To Understand Recursion

Given a number m, we assume that the problem is solved for m-n_0, m-n_1, etc until m-n_i, and we have values k_0, k_1, ..., k_i for these solutions Our solution, then is simply \sum\limits_i k_i. We are done.

If we look a bit closer, however, we’ll see that our recursion creates a tree with one root node (a solution for the case of m), branching exponentially: at the first level we get l = |\mathcal{N}| new nodes, each of which also produces l nodes at the next level. So this will pretty quickly become unfeasible.

Even if we did have unlimited computing power, this is still not the most efficient use of it, since lots of quantities will be recursively computed multiple times as we descend down the recursion tree.

Dynamic Programming

We therefore turn to dynamic programming, which is sort of recursion backwards.
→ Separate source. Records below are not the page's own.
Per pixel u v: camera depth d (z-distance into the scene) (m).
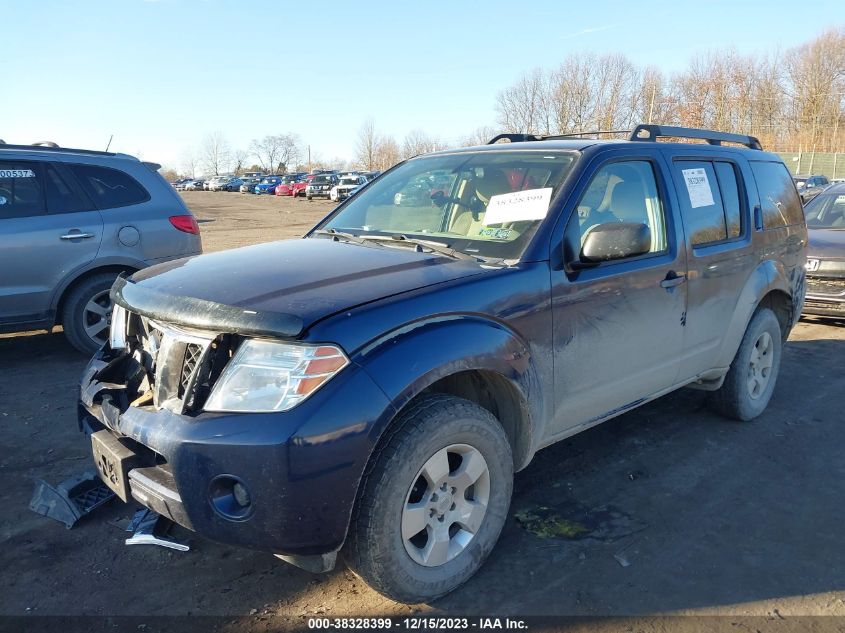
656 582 2.95
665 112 54.25
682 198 3.99
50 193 5.89
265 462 2.30
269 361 2.40
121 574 2.97
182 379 2.55
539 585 2.92
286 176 64.19
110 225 6.10
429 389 3.03
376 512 2.50
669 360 3.92
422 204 3.79
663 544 3.25
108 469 2.77
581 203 3.40
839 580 2.99
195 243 6.72
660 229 3.83
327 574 2.99
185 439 2.38
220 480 2.37
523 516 3.49
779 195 5.06
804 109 61.75
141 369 2.85
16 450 4.19
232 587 2.89
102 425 2.97
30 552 3.12
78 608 2.74
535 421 3.08
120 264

We still use the idea above, but instead of going back we go forward. We pre-compute all the necessary values by starting from n_0, the minimal member of \mathcal(N), marching until m. At each step we will perform exactly the recursive step described above, so once we reach higher values of m, all previous values of it will be ready!

The Solution

We allocate an array of 0 elements and length m (this can actually be optimized to be of some constant length of O(l), perhaps just of length l, I didn’t check, since as we move along old values become useless). We set all entries corresponding to n_i to 1.

The rest is pretty straight-forward.

open System

// array of amino acid weights
let weights = [|57; 71; 87; 97; 99; 101; 103; 113; 114; 115; 128; 129; 131; 137; 147; 156; 163; 186|]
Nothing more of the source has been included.